Correlation Between Summit Materials and Nemetschek
Can any of the company-specific risk be diversified away by investing in both Summit Materials and Nemetschek at the same time? Although using a correlation coefficient on its own may not help to predict future stock returns, this module helps to understand the diversifiable risk of combining Summit Materials and Nemetschek into the same portfolio, which is an essential part of the fundamental portfolio management process.
By analyzing existing cross correlation between Summit Materials and Nemetschek AG ON, you can compare the effects of market volatilities on Summit Materials and Nemetschek and check how they will diversify away market risk if combined in the same portfolio for a given time horizon.
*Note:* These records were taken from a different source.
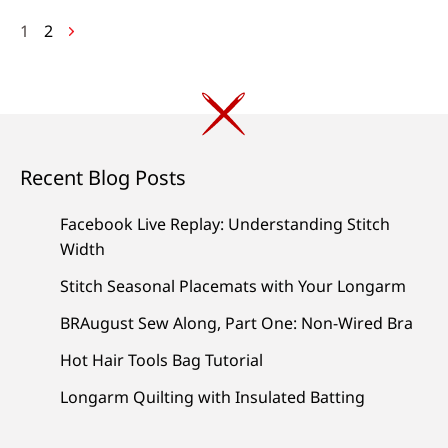
Posts
1
2
navigation
Recent Blog Posts
Facebook Live Replay: Understanding Stitch
Width
Stitch Seasonal Placemats with Your Longarm
BRAugust Sew Along, Part One: Non-Wired Bra
Hot Hair Tools Bag Tutorial
Longarm Quilting with Insulated Batting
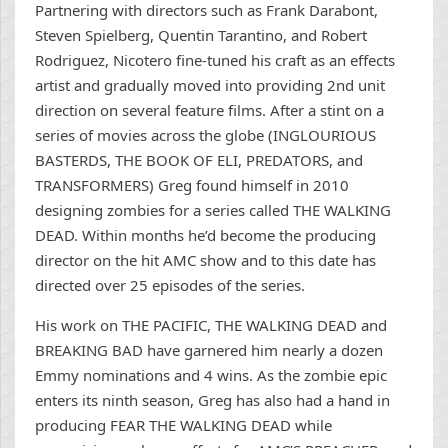
Partnering with directors such as Frank Darabont,
Steven Spielberg, Quentin Tarantino, and Robert
Rodriguez, Nicotero fine-tuned his craft as an effects
artist and gradually moved into providing 2nd unit
direction on several feature films. After a stint on a
series of movies across the globe (INGLOURIOUS
BASTERDS, THE BOOK OF ELI, PREDATORS, and
TRANSFORMERS) Greg found himself in 2010
designing zombies for a series called THE WALKING
DEAD. Within months he’d become the producing
director on the hit AMC show and to this date has
directed over 25 episodes of the series.
His work on THE PACIFIC, THE WALKING DEAD and
BREAKING BAD have garnered him nearly a dozen
Emmy nominations and 4 wins. As the zombie epic
enters its ninth season, Greg has also had a hand in
producing FEAR THE WALKING DEAD while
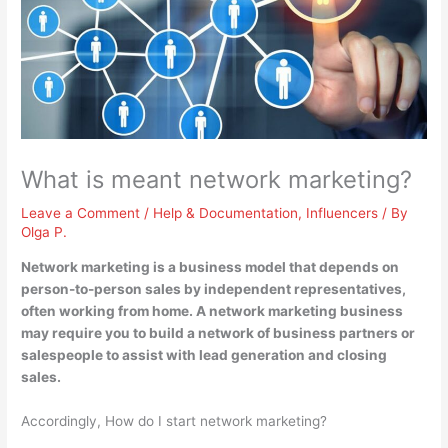
What is meant network marketing?
Leave a Comment
/
Help & Documentation
,
Influencers
/ By
Olga P.
Network marketing is
a business model that depends on
person-to-person sales by independent representatives,
often working from home
. A network marketing business
may require you to build a network of business partners or
salespeople to assist with lead generation and closing
sales.
Accordingly, How do I start network marketing?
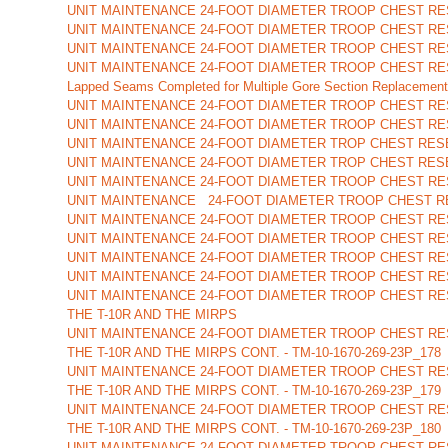
UNIT MAINTENANCE 24-FOOT DIAMETER TROOP CHEST RES
UNIT MAINTENANCE 24-FOOT DIAMETER TROOP CHEST RES
UNIT MAINTENANCE 24-FOOT DIAMETER TROOP CHEST RE
UNIT MAINTENANCE 24-FOOT DIAMETER TROOP CHEST RE
Lapped Seams Completed for Multiple Gore Section Replacement
UNIT MAINTENANCE 24-FOOT DIAMETER TROOP CHEST RES
UNIT MAINTENANCE 24-FOOT DIAMETER TROOP CHEST RES
UNIT MAINTENANCE 24-FOOT DIAMETER TROP CHEST RES
UNIT MAINTENANCE 24-FOOT DIAMETER TROP CHEST RESE
UNIT MAINTENANCE 24-FOOT DIAMETER TROOP CHEST RE
UNIT MAINTENANCE 24-FOOT DIAMETER TROOP CHEST RE
UNIT MAINTENANCE 24-FOOT DIAMETER TROOP CHEST RE
UNIT MAINTENANCE 24-FOOT DIAMETER TROOP CHEST RE
UNIT MAINTENANCE 24-FOOT DIAMETER TROOP CHEST RE
UNIT MAINTENANCE 24-FOOT DIAMETER TROOP CHEST RE
UNIT MAINTENANCE 24-FOOT DIAMETER TROOP CHEST RE
THE T-10R AND THE MIRPS
UNIT MAINTENANCE 24-FOOT DIAMETER TROOP CHEST RE
THE T-10R AND THE MIRPS CONT. - TM-10-1670-269-23P_178
UNIT MAINTENANCE 24-FOOT DIAMETER TROOP CHEST RE
THE T-10R AND THE MIRPS CONT. - TM-10-1670-269-23P_179
UNIT MAINTENANCE 24-FOOT DIAMETER TROOP CHEST RE
THE T-10R AND THE MIRPS CONT. - TM-10-1670-269-23P_180
UNIT MAINTENANCE 24-FOOT DIAMETER TROOP CHEST RE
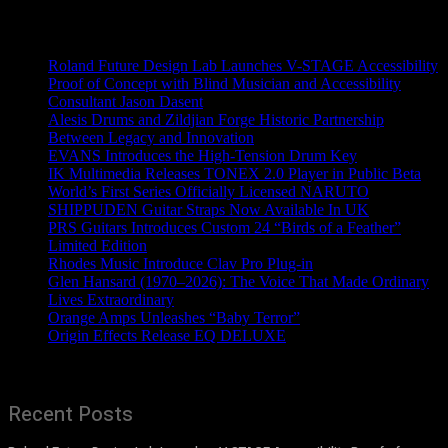
Recent News
Roland Future Design Lab Launches V-STAGE Accessibility
Proof of Concept with Blind Musician and Accessibility
Consultant Jason Dasent
Alesis Drums and Zildjian Forge Historic Partnership
Between Legacy and Innovation
EVANS Introduces the High-Tension Drum Key
IK Multimedia Releases TONEX 2.0 Player in Public Beta
World’s First Series Officially Licensed NARUTO
SHIPPUDEN Guitar Straps Now Available In UK
PRS Guitars Introduces Custom 24 “Birds of a Feather”
Limited Edition
Rhodes Music Introduce Clav Pro Plug-in
Glen Hansard (1970–2026): The Voice That Made Ordinary
Lives Extraordinary
Orange Amps Unleashes “Baby Terror”
Origin Effects Release EQ DELUXE
Recent Posts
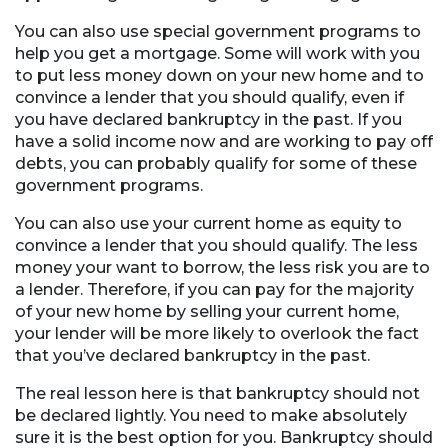
You can also use special government programs to
help you get a mortgage. Some will work with you
to put less money down on your new home and to
convince a lender that you should qualify, even if
you have declared bankruptcy in the past. If you
have a solid income now and are working to pay off
debts, you can probably qualify for some of these
government programs.
You can also use your current home as equity to
convince a lender that you should qualify. The less
money your want to borrow, the less risk you are to
a lender. Therefore, if you can pay for the majority
of your new home by selling your current home,
your lender will be more likely to overlook the fact
that you’ve declared bankruptcy in the past.
The real lesson here is that bankruptcy should not
be declared lightly. You need to make absolutely
sure it is the best option for you. Bankruptcy should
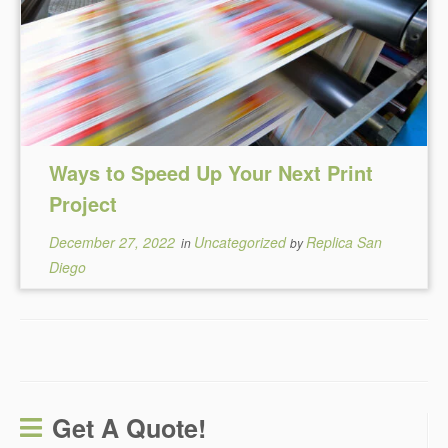
Ways to Speed Up Your Next Print
Project
December 27, 2022
Uncategorized
Replica San
in
by
Diego
Get A Quote!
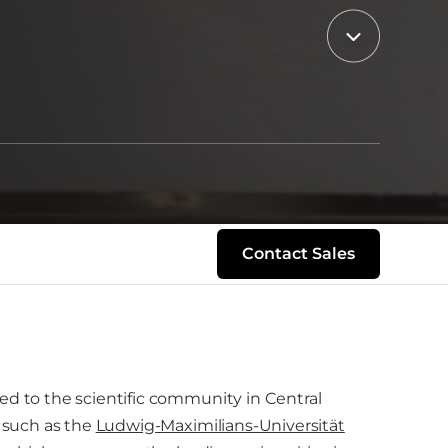
Contact Sales
ed to the scientific community in Central
s such as the
Ludwig-Maximilians-Universität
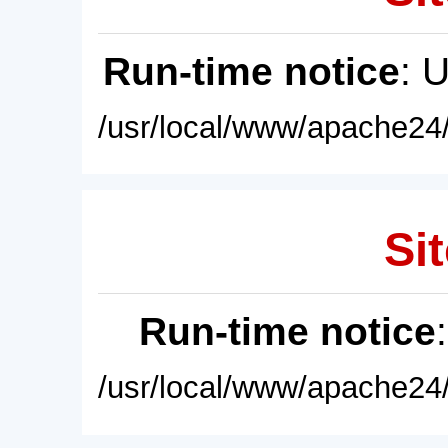
Run-time notice
: 
/usr/local/www/apache24/
Sit
Run-time notice
/usr/local/www/apache24/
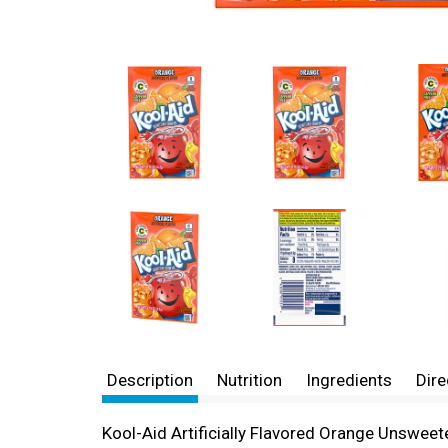
Description
Nutrition
Ingredients
Dire
Kool-Aid Artificially Flavored Orange Unswee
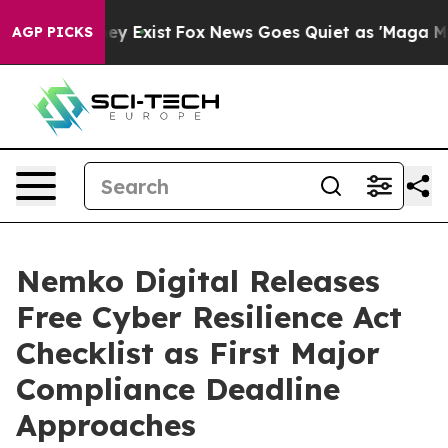
of They Exist
Fox News Goes Quiet as 'Maga Media Pipe
AGP PICKS
Nemko Digital Releases
Free Cyber Resilience Act
Checklist as First Major
Compliance Deadline
Approaches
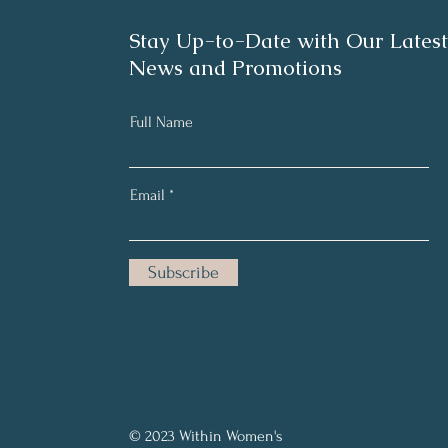
Stay Up-to-Date with Our Latest
News and Promotions
Full Name
Email
Subscribe
© 2023 Within Women's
You can also utilize pair trading strategies of matching a long position in Summit Materials with a short position of Nemetschek. Check out your portfolio center. Please also check ongoing floating volatility patterns of Summit Materials and Nemetschek.
Diversification Opportunities for Summit Materials and Nemetschek
0.04 | Correlation Coefficient |
Significant diversification
The 3 months correlation between Summit and Nemetschek is 0.04. Overlapping area represents the amount of risk that can be diversified away by holding Summit Materials and Nemetschek AG ON in the same portfolio, assuming nothing else is changed. The correlation between historical prices or returns on Nemetschek AG ON and Summit Materials is a relative statistical measure of the degree to which these equity instruments tend to move together. The correlation coefficient measures the extent to which returns on Summit Materials are associated (or correlated) with Nemetschek. Values of the correlation coefficient range from -1 to +1, where. The correlation of zero (0) is possible when the price movement of Nemetschek AG ON has no effect on the direction of Summit Materials i.e., Summit Materials and Nemetschek go up and down completely randomly.
Pair Corralation between Summit Materials and Nemetschek
Assuming the 90 days trading horizon Summit Materials is expected to generate 0.33 times more return on investment than Nemetschek. However, Summit Materials is 3.04 times less risky than Nemetschek. It trades about 0.0 of its potential returns per unit of risk. Nemetschek AG ON is currently generating about -0.37 per unit of risk. If you would invest 4,800 in Summit Materials on October 5, 2024 and sell it today you would earn a total of 0.00 from holding Summit Materials or generate 0.0% return on investment over 90 days.
Time Period | 3 Months [change] |
Direction | Moves Together |
Strength | Insignificant |
Accuracy | 100.0% |
Values | Daily Returns |
Summit Materials vs. Nemetschek AG ON
Performance |
Timeline |
Summit Materials |
Risk-Adjusted Performance
0 of 100
Weak | Strong |
Solid
Nemetschek AG ON |
Risk-Adjusted Performance
0 of 100
Weak | Strong |
Weak
Summit Materials and Nemetschek Volatility Contrast
Predicted Return Density |
Returns |
Pair Trading with Summit Materials and Nemetschek
The main advantage of trading using opposite Summit Materials and Nemetschek positions is that it hedges away some unsystematic risk. Because of two separate transactions, even if Summit Materials position performs unexpectedly, Nemetschek can make up some of the losses. Pair trading also minimizes risk from directional movements in the market. For example, if an entire industry or sector drops because of unexpected headlines, the short position in Nemetschek will offset losses from the drop in Nemetschek's long position.The idea behind Summit Materials and Nemetschek AG ON pairs trading is to make the combined position market-neutral, meaning the overall market's direction will not affect its win or loss (or potential downside or upside). This can be achieved by designing a pairs trade with two highly correlated stocks or equities that operate in a similar space or sector, making it possible to obtain profits through simple and relatively low-risk investment.Check out your portfolio center.Note that this page's information should be used as a complementary analysis to find the right mix of equity instruments to add to your existing portfolios or create a brand new portfolio. You can also try the Risk-Return Analysis module to view associations between returns expected from investment and the risk you assume.